*SHORT TASK*
According to the text about Star Trek pranks, what did Cadet Adam Martoni program Wesley's sonic shower to do?

A lot of pranks rely on surprise of some sort. Some are parts of plot twists. Therefore, this whole article has a massive spoiler warning attached to it.
A lot done by Trelane and Q is some form of prank by bored, nearly-omnipotent beings. Q gives Riker Q powers and bets on it. Q puts humanity on trial. Q turns the Enterprise into Sherwood Forest. Q appears as God and moves Picard through time. Q introduces the Federation to Borg. Hahaha! His son was more annoying but less massively destructive: he removes clothes, has a computer talk back to the captain, removes Neelix's vocal chords, and apparently shifted a planet's tectonic plates.
The lesson: Powerful beings are always going to mess with you.
Look, we've said it before, and we'll say it again: There's something wrong with Starfleet Academy. At least this time the psychological torture isn't a required Starfleet activity, but the added stress of dealing with pranking classmates cannot be good for the head. In fact, we know it isn't, because it left enough of a scar on Kirk's psyche that, in "Shore Leave," his fantasy was to beat the man up. And when Wesley got to Starfleet Academy, Cadet Adam Martoni programmed Wes' sonic shower to spray him with mud. This earned Martoni a antimatter regulator spray of chili sauce.

(Items listed in a dataset)
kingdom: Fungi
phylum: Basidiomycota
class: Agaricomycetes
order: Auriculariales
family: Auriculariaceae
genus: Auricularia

*FINISHED ANSWER*
Spray him with mud.